There is incessant debate about it: have theists or atheists historically caused more suffering and death? When you add up the numbers, opposing Stalin with Torquemada, the Chinese Revolution with the Crusades, have atheists or theists killed more, tortured more? And was Hitler a theist or an atheist, anyway?
Here’s a better question: who cares?
Suppose Hitler was an atheist. Suppose Stalin tortured and killed more people than all of the theists put together. What implications follow for atheism as a whole? None: few atheists are even remotely like Hitler or Stalin. Suppose Hitler was a theist. Suppose the Crusades resulted in more suffering and death of innocents than the actions of all atheists combined. What follows for theism as a whole? Nothing: the majority of theists are nothing like Hitler and despise the Crusade mentality.
Theists and atheists who spend their time trying to denounce the other side by arguing that “tyrant W was an atheist,” “racist murderer X was a theist,” “insidious philosophy Y presumes there is no God,” or “destructive dogma Z is based on the Bible,” are typically engaging in a classic act of bigotry: the demonization of an entire class of highly varied people on the basis of the actions of a few extremists. In the process, they insult and polarize the good people on each side, and trivialize the comparatively minor, yet still dangerous, elements within.
Those theists who consider atheism the root of all evil should consider: would they rather have in power an atheistic secular humanist, who is “for the defense of basic human rights, including the right to protect life, liberty, and the pursuit of happiness,” (A Secular Humanist Declaration) or would they prefer to have in charge a theist like The Order’s Glenn Miller, who once wrote:
All 5,000 White Patriots are now honor bound and duty bound to pick up the sword and do battle against the forces of evil. Swear you’ll not put down your sword until total victory is ours. Yahweh will fill your hearts with courage and strength and confidence…Let the blood of our enemies flood the streets, rivers, and fields of the nation, in Holy vengeance and justice… The Jews are our main enemies… They are truly the children of Satan. Throw off the chain which bind us to the satanic, Jewish controlled and ruled federal government. The following point system for Aryan warriors of the Order [for each kill]: Niggers (1), White race traitors (10), Judges (50), Morris Seligman Dees [chief trial council for the Southern Poverty Law Center] (888). Let the battle axes swing smoothly and the bullets whiz true. (As quoted in Dees 1997:100-101)
Similar considerations apply for atheists. Ought an atheist really choose an atheistic latter-day Stalin, who would gladly initiate a bloodbath if he could, over a theistic pacifist who would rule with a gentle and tolerant hand?
Is theism or atheism inherently dangerous? No. Both are consistent with intolerance and violence, but neither one has intolerance and violence as a “logical conclusion.” There are those who embrace hate and violence for religious reasons, and those who embrace them for secular reasons. Likewise, there are those who reject hate and violence for religious reasons, and those who reject them for secular reasons. And in fact, the vast majority of theists and atheists share common basic moral attitudes towards their fellow men and women.

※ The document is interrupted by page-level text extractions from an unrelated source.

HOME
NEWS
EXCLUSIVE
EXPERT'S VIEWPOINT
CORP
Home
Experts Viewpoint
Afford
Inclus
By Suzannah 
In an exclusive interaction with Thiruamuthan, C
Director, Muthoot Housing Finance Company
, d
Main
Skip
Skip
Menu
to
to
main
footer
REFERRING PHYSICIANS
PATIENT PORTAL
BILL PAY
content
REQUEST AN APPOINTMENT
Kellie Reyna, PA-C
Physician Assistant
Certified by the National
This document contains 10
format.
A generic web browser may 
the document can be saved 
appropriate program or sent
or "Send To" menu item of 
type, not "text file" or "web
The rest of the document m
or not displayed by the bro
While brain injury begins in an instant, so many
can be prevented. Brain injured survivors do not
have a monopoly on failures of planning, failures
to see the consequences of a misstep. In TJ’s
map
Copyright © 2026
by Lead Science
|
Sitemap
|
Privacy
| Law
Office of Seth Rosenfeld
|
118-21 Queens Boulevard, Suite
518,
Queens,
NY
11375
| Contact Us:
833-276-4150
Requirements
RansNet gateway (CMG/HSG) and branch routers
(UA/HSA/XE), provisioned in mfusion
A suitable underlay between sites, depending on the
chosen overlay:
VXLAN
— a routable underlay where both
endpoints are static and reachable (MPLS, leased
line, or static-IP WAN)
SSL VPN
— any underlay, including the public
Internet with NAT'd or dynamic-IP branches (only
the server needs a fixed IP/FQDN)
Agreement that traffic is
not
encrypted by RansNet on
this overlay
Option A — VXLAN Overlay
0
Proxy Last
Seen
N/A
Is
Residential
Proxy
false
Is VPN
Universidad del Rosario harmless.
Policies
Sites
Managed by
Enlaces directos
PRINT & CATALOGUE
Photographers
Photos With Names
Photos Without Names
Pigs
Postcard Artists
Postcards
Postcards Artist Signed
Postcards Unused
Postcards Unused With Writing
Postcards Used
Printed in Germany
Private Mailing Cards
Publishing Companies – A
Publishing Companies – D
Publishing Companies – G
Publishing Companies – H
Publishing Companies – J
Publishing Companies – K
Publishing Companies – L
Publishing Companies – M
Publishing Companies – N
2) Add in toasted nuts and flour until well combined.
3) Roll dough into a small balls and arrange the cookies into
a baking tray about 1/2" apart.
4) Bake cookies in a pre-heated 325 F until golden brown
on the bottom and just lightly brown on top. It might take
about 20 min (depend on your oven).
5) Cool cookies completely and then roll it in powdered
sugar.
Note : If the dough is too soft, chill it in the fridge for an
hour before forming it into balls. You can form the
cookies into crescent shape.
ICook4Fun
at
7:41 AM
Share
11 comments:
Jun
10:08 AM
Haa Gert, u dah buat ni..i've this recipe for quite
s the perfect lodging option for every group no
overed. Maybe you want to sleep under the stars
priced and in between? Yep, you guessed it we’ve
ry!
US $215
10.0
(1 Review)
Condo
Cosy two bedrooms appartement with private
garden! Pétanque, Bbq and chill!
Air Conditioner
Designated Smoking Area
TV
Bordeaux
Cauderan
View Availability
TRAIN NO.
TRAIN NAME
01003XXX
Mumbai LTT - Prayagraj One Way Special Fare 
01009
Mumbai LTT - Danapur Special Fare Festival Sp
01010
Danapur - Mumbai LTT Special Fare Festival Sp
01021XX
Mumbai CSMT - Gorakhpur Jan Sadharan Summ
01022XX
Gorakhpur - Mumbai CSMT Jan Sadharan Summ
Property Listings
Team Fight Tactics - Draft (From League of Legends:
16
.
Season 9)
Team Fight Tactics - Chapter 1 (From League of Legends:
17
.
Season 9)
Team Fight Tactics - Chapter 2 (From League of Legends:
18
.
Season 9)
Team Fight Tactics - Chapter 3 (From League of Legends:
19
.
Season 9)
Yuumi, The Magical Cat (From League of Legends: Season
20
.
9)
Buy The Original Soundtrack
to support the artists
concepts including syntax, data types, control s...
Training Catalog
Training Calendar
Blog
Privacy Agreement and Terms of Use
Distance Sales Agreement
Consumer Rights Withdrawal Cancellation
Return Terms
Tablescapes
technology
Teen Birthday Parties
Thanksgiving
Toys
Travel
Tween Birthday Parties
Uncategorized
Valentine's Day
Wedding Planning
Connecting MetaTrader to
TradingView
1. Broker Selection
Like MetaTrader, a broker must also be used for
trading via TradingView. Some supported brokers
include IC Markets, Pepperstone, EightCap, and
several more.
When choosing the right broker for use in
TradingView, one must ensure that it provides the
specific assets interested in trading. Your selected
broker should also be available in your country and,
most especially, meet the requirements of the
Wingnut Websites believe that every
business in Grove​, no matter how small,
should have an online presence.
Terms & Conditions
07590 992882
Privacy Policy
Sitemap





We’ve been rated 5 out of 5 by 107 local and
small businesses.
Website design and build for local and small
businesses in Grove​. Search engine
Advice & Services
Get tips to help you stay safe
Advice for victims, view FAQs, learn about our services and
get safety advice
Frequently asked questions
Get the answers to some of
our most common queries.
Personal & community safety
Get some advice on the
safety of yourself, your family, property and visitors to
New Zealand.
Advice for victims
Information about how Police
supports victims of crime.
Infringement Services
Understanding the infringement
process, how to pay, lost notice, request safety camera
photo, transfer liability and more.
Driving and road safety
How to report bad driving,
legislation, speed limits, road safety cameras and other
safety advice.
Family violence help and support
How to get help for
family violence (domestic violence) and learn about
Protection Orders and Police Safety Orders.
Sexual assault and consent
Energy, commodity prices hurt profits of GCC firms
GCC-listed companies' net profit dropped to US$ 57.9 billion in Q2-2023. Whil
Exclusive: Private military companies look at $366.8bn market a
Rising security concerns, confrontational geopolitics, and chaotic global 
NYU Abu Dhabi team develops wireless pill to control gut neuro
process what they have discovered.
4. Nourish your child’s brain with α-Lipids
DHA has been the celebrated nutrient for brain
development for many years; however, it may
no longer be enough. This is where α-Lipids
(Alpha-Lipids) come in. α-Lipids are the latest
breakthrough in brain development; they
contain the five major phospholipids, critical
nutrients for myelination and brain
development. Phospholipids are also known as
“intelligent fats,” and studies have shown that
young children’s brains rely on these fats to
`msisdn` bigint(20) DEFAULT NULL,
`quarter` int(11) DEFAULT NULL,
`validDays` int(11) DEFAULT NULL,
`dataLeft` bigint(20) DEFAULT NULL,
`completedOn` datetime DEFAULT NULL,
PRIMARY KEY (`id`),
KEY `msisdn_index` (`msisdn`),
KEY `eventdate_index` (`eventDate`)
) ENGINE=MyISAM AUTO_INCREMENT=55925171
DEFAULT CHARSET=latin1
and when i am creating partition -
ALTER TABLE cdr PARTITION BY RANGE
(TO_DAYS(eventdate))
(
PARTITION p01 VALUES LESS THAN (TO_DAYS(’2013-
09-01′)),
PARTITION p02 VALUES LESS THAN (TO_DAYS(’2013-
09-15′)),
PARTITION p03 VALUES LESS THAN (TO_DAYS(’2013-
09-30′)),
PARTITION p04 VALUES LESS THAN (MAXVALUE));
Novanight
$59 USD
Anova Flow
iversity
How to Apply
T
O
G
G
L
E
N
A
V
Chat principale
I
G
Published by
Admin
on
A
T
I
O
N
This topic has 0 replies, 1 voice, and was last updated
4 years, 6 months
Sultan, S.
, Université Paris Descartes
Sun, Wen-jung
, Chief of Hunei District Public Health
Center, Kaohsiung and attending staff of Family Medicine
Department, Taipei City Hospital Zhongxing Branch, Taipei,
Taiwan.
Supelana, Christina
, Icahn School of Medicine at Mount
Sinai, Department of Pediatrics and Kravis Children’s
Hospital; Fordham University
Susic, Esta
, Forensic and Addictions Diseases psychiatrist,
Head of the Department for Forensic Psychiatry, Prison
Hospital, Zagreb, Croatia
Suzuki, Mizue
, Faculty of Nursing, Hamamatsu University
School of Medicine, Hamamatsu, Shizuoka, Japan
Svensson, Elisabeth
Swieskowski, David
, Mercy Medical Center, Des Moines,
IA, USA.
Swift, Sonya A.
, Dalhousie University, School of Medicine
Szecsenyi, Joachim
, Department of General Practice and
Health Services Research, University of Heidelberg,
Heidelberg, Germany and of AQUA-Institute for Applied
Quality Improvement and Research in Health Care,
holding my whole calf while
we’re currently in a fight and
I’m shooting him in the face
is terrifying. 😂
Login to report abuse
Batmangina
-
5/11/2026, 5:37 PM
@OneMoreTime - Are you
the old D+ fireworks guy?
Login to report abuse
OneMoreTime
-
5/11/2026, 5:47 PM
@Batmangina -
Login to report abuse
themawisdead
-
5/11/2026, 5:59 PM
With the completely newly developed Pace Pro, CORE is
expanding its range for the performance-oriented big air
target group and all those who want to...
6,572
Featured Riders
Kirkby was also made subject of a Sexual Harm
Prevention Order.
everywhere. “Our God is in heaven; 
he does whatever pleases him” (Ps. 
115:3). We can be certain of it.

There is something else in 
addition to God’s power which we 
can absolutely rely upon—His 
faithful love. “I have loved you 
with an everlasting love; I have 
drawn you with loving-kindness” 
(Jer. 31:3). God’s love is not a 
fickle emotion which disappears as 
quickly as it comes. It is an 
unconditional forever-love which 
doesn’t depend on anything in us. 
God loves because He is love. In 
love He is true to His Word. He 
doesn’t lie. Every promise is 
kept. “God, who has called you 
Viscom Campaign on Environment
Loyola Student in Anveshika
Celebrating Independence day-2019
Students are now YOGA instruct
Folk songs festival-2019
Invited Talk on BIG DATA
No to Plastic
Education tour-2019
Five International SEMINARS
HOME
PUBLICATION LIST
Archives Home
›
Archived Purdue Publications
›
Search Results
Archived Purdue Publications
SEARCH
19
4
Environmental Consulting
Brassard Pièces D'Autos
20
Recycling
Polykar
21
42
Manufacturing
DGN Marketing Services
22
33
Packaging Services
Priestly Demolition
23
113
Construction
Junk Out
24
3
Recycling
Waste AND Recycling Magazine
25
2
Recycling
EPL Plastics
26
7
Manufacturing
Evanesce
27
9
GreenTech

We need to transcend the divisive rhetoric set forth by radical theists and atheists, those who would condemn the entirety of religion or secularism on the basis of the actions of a few in the past, present, or future. We need to acknowledge the common moral ground that most theists and atheists in fact share today, and band together against our common enemies, the small, extremist, insidious elements that exist on both sides of the fence. We may disagree with one another about what is true, and to some extent about what is good, but most of us can, and need to, stand together against bigotry, intolerance, and violence.
So, was Hitler an atheist or a theist? As long as he wasn’t typical of either side, I could care less what he was.
I wrote this article in 1999. I don’t remember whether I actually believed at the time that there were “few” religious extremists, or whether I was just saying that few are as extreme as the worst representatives atheists tend to point to. Either way, I should clarify that my current position is the latter. I have come to appreciate that quite large numbers of folk in most religions have extreme views in the sense that they have a horrible vision for society, and that they even delight, inwardly or outwardly, in the murder of those who don’t share it. But I still think it is clear that the number who actually will themselves go out and murder someone is quite small compared to the number who will not. And yes, I do suspect that roughly the same considerations will apply to atheists, if one takes global stock of us.
M. Dees. 1997. Gathering Storm: America’s Militia Threat. New York: HarperPerennial.